Cizre'de amca-yegen, birinin cenazesi var birinin yok

Cizre’de sıkıyönetim saldırıları sırasında katledilen Yakup Isırgan (19) ve amcası Nizar Isırgan (18) Cizre’de birlikte büyüdü.

Cizre’de sıkıyönetim saldırıları sırasında katledilen Yakup Isırgan (19) ve amcası Nizar Isırgan (18) Cizre’de birlikte büyüdü. Yakup, yaralı olarak ambulansa taşınırken sedyede keskin nişancıların hedefi oldu. Nizar ise Cizre'de vahşet bodrumunda yakılarak katledildi. İkiliden Yakup, uğruna canını feda ettiği Cizre toprakları ile bütünleşirken, amca Nizar’ın cenazesi ise hala ortada yok.

Şırnak’ın Cizre ilçesinde soykırım saldırıları sırasında Yakup Isırgan (19) ve amcası Nizar Isırgan da (18) katledilenler arasındaydı. Amca Nizar mahsur kaldığı ikinci vahşet bodrumunda yakılarak katledilirken, yeğen Yakup ise, Nur Mahallesi’ndeki ailesinin yanına gitmek istediği sırada AKP rejim güçlerinin top atışlarından kopan şarapnel parçaları ile yaralandı. Yakınları tarafından çağırılan ambulansın geçişine izin verilmemesi üzerine Yakup, sedye ile ambulansın bulunduğu yere taşınırken, keskin nişancılar tarafından açılan ateş sonucu sedyede katledildi. 90’lı yıllarda devlet saldırıları nedeniyle Cizre’ye bağlı Tilêla Köyü’nden göç etmek zorunda kalan Isırgan ailesinin çocukları Yakup ve amcası Nizar, Cizre’nin Nur Mahallesi’nde birlikte büyüyen iki akraba ve arkadaştı. Okula birlikte gittikleri gibi okul sonrasında da birlikte çalışarak ailelerine yardımcı oluyorlardı. Birçok işte birlikte çalışan amca ve yeğen, farklı şehirlere çalışmak içinde birlikte yola koyuldu.
 
Çalışkan ve güvenilir kişilikleri ile tanınan ikili, Cizre’de yüzlerce kişinin de gönlünü kazanmayı başardı. Aynı zamanda motosiklet sevdalısı olan ikili, devletin Cizre’ye dönük saldırılarına karşı da mahallelerinde kalmayı tercih etti. Sıkıyönetim saldırıları sırasında yaralı halde ambulansa taşınırken sedyede katledilen Yakup’un cenazesi 2 gün yerde kaldıktan sonra ailesi tarafından alınarak, Cizre Asri Mezarlığı’na defnedildi.
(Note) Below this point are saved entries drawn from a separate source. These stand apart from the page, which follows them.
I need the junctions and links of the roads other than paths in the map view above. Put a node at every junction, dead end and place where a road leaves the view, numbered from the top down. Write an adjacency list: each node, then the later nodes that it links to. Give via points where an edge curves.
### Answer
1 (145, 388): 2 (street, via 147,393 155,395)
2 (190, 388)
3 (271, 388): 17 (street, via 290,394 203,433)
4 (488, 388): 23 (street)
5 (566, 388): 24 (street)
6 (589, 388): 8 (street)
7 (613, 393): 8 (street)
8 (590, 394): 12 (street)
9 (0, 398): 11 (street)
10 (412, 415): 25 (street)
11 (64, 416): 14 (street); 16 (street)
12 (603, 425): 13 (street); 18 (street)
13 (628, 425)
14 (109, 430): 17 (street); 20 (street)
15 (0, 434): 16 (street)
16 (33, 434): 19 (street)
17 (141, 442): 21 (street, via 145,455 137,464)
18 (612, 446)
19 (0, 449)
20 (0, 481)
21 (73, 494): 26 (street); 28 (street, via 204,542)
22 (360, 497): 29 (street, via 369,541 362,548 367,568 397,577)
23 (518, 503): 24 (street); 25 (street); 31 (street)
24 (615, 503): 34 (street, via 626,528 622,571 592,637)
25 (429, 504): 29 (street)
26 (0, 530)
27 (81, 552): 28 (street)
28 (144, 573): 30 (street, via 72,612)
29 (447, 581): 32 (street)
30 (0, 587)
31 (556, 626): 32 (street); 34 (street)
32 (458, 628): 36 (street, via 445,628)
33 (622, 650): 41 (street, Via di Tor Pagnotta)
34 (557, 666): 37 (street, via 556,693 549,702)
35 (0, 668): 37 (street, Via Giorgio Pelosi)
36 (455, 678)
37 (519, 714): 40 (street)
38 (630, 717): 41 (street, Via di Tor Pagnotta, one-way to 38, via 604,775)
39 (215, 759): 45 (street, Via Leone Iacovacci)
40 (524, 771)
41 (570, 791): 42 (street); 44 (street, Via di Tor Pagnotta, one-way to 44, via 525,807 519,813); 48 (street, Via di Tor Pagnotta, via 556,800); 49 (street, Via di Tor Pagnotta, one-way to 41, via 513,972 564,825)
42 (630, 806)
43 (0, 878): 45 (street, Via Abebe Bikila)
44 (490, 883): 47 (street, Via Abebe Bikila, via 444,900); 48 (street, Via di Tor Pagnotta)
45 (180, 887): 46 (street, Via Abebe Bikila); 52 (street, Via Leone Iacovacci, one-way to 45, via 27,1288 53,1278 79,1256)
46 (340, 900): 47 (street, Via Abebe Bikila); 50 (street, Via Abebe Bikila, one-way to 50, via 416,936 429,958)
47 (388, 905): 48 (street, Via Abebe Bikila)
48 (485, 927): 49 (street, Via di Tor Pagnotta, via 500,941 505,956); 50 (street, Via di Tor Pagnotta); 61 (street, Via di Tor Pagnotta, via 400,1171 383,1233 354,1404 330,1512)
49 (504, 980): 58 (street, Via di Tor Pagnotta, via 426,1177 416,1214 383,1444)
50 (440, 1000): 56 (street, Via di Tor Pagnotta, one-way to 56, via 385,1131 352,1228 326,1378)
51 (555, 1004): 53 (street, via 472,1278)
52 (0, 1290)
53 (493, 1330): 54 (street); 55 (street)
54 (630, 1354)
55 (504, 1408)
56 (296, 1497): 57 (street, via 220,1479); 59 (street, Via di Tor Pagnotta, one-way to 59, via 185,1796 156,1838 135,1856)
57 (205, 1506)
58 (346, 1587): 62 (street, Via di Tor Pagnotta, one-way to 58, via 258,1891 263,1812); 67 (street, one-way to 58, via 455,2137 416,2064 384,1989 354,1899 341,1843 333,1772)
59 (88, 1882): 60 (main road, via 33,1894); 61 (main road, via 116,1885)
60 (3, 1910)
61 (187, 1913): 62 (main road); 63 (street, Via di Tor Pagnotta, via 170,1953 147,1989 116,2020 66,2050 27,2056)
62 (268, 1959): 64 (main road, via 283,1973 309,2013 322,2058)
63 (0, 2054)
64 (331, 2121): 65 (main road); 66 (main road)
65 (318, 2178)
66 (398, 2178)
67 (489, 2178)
Cizre'deki ikinci vahşet bodrumunda katledilen amcası Nizar’ın cenazesi ise halen teşhis edilmiş değil.  

Oğlu Yakup ve kardeşi Nizar’ı anlatan Abdulselam Isırgan, kendisinin "sokağa çıkma yasağının" başladığı sırada İstanbul’da olduğunu ve saldırıların başlaması ile birlikte Cizre’ye ailesinin yanına gelmek için uğraştığını ancak geçişine rejim güçlerince izin verilmediğini söyledi. İkilinin son derece saygılı ve sevilen kişiler olduğuna dikkat çeken Isırgan, taziyelerini iletmek için tanıyan tanımayan herkesin kendilerini aradığını söyledi. Her ikisinin de yanlış bir şey yapmayacağına inancının sonsuz olduğuna vurgu yapan Isırgan, ikilinin evlerini terk etmeyerek, en doğru bildiklerini yaptıklarını söyledi.
  
İkilinin kendi halinde bir hayat sürdüklerini belirten Isırgan, ikilinin tek suçlarının mahallelerinde kalmak olduğunu ifade etti. Devletin saldırılar ile Kürt halkına zulüm yaptığına dikkat çeken Isırgan, Cizre’de yaşananların insanlık suçu olduğunu belirtti. Kardeşi Nizar ile vahşet bodrumunda iken telefon görüşmesi yaptığını da belirten Isırgan, kardeşinin yaralı olduğunu aktardığını ifade ettiğini dile getirdi. Kardeşi Nizar’a gelmesini söylediğini belirten Isırgan, kardeşinin kendisine söylediklerini şöyle aktardı: “Size söz veriyorum. Buradan çıkacak fırsatı bulursam geleceğim. Kendinize iyi bakın. Üzülmeyin.”
 
Isırgan kardeşinin halen cenazesini dahi bulamadığını hatırlatarak, “Onlar bu memleketin bu toprakların çocuklarıydı. Onları katlettiler” dedi.